Collected data entries
BEGIN

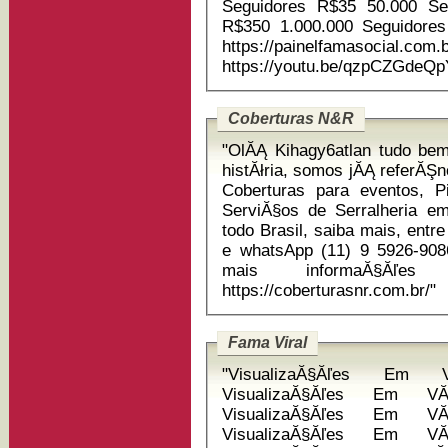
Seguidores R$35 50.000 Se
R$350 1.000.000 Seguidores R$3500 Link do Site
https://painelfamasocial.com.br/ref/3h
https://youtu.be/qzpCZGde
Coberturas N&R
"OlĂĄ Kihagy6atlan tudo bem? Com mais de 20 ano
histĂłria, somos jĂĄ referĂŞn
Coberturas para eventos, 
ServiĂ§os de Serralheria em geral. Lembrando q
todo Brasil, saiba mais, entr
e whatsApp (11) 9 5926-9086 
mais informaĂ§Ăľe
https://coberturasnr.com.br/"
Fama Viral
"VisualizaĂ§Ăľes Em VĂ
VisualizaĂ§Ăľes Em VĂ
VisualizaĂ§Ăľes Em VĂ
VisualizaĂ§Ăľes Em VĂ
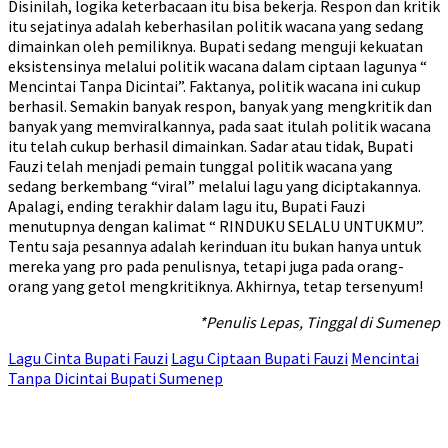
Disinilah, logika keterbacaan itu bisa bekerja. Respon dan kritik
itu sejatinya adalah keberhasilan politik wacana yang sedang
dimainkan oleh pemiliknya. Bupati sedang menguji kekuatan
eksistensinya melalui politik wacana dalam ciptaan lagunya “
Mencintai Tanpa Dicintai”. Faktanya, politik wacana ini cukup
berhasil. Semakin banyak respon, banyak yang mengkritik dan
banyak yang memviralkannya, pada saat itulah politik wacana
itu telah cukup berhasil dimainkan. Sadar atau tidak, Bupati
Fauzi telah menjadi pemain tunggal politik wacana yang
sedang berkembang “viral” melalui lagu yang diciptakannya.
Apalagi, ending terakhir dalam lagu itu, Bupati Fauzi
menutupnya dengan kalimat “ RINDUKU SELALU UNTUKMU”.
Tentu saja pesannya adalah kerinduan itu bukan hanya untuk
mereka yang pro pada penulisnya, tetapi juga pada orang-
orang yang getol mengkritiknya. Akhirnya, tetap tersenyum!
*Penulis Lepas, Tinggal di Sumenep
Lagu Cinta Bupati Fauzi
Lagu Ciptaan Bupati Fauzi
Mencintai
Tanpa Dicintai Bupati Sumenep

END

** AIM OF THE EXERCISE **
Return an exact copy of the data above, apart from any pictures.

** SOLUTION FOR THIS PROBLEM **
Seguidores R$35 50.000 Se
R$350 1.000.000 Seguidores R$3500 Link do Site
https://painelfamasocial.com.br/ref/3h
https://youtu.be/qzpCZGde
Coberturas N&R
"OlĂĄ Kihagy6atlan tudo bem? Com mais de 20 ano
histĂłria, somos jĂĄ referĂŞn
Coberturas para eventos, 
ServiĂ§os de Serralheria em geral. Lembrando q
todo Brasil, saiba mais, entr
e whatsApp (11) 9 5926-9086 
mais informaĂ§Ăľe
https://coberturasnr.com.br/"
Fama Viral
"VisualizaĂ§Ăľes Em VĂ
VisualizaĂ§Ăľes Em VĂ
VisualizaĂ§Ăľes Em VĂ
VisualizaĂ§Ăľes Em VĂ
Disinilah, logika keterbacaan itu bisa bekerja. Respon dan kritik
itu sejatinya adalah keberhasilan politik wacana yang sedang
dimainkan oleh pemiliknya. Bupati sedang menguji kekuatan
eksistensinya melalui politik wacana dalam ciptaan lagunya “
Mencintai Tanpa Dicintai”. Faktanya, politik wacana ini cukup
berhasil. Semakin banyak respon, banyak yang mengkritik dan
banyak yang memviralkannya, pada saat itulah politik wacana
itu telah cukup berhasil dimainkan. Sadar atau tidak, Bupati
Fauzi telah menjadi pemain tunggal politik wacana yang
sedang berkembang “viral” melalui lagu yang diciptakannya.
Apalagi, ending terakhir dalam lagu itu, Bupati Fauzi
menutupnya dengan kalimat “ RINDUKU SELALU UNTUKMU”.
Tentu saja pesannya adalah kerinduan itu bukan hanya untuk
mereka yang pro pada penulisnya, tetapi juga pada orang-
orang yang getol mengkritiknya. Akhirnya, tetap tersenyum!
*Penulis Lepas, Tinggal di Sumenep
Lagu Cinta Bupati Fauzi
Lagu Ciptaan Bupati Fauzi
Mencintai
Tanpa Dicintai Bupati Sumenep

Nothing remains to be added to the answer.